# The input:
* START *

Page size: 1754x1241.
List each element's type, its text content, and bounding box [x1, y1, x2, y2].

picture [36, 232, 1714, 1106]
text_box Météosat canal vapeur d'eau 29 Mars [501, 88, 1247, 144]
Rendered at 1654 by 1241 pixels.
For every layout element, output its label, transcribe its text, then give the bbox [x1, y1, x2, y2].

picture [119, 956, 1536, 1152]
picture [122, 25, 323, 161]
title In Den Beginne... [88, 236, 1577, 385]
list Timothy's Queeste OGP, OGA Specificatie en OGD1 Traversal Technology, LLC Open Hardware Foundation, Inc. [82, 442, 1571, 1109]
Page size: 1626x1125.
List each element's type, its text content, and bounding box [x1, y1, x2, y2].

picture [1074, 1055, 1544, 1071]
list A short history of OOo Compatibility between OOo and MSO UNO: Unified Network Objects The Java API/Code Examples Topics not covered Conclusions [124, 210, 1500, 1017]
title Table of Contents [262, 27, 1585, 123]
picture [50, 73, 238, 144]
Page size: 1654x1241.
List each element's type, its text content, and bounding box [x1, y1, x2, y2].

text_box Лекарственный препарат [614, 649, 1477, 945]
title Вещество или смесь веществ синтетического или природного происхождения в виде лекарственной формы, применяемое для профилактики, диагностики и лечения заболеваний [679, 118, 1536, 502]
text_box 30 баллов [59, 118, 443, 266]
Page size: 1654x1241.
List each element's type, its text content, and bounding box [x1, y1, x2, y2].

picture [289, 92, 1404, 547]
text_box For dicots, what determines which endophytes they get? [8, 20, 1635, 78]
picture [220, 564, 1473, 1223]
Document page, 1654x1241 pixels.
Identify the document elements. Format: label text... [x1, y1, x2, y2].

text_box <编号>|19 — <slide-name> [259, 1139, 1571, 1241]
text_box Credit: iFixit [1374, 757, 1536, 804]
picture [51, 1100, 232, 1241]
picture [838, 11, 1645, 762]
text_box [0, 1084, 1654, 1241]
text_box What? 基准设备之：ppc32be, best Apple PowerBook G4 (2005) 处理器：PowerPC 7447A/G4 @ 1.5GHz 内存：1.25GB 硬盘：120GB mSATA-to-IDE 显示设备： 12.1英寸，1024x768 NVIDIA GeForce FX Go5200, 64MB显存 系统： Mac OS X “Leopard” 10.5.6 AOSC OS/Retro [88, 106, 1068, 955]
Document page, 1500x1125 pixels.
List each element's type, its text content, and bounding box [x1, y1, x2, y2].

* END *

# Exercise task:
Can you reproduce every line of the material above verbatim, from start to finish?

# Result of the exercise:
Page size: 1754x1241.
List each element's type, its text content, and bounding box [x1, y1, x2, y2].

picture [36, 232, 1714, 1106]
text_box Météosat canal vapeur d'eau 29 Mars [501, 88, 1247, 144]
Rendered at 1654 by 1241 pixels.
For every layout element, output its label, transcribe its text, then give the bbox [x1, y1, x2, y2].

picture [119, 956, 1536, 1152]
picture [122, 25, 323, 161]
title In Den Beginne... [88, 236, 1577, 385]
list Timothy's Queeste OGP, OGA Specificatie en OGD1 Traversal Technology, LLC Open Hardware Foundation, Inc. [82, 442, 1571, 1109]
Page size: 1626x1125.
List each element's type, its text content, and bounding box [x1, y1, x2, y2].

picture [1074, 1055, 1544, 1071]
list A short history of OOo Compatibility between OOo and MSO UNO: Unified Network Objects The Java API/Code Examples Topics not covered Conclusions [124, 210, 1500, 1017]
title Table of Contents [262, 27, 1585, 123]
picture [50, 73, 238, 144]
Page size: 1654x1241.
List each element's type, its text content, and bounding box [x1, y1, x2, y2].

text_box Лекарственный препарат [614, 649, 1477, 945]
title Вещество или смесь веществ синтетического или природного происхождения в виде лекарственной формы, применяемое для профилактики, диагностики и лечения заболеваний [679, 118, 1536, 502]
text_box 30 баллов [59, 118, 443, 266]
Page size: 1654x1241.
List each element's type, its text content, and bounding box [x1, y1, x2, y2].

picture [289, 92, 1404, 547]
text_box For dicots, what determines which endophytes they get? [8, 20, 1635, 78]
picture [220, 564, 1473, 1223]
Document page, 1654x1241 pixels.
Identify the document elements. Format: label text... [x1, y1, x2, y2].

text_box <编号>|19 — <slide-name> [259, 1139, 1571, 1241]
text_box Credit: iFixit [1374, 757, 1536, 804]
picture [51, 1100, 232, 1241]
picture [838, 11, 1645, 762]
text_box [0, 1084, 1654, 1241]
text_box What? 基准设备之：ppc32be, best Apple PowerBook G4 (2005) 处理器：PowerPC 7447A/G4 @ 1.5GHz 内存：1.25GB 硬盘：120GB mSATA-to-IDE 显示设备： 12.1英寸，1024x768 NVIDIA GeForce FX Go5200, 64MB显存 系统： Mac OS X “Leopard” 10.5.6 AOSC OS/Retro [88, 106, 1068, 955]
Document page, 1500x1125 pixels.
List each element's type, its text content, and bounding box [x1, y1, x2, y2].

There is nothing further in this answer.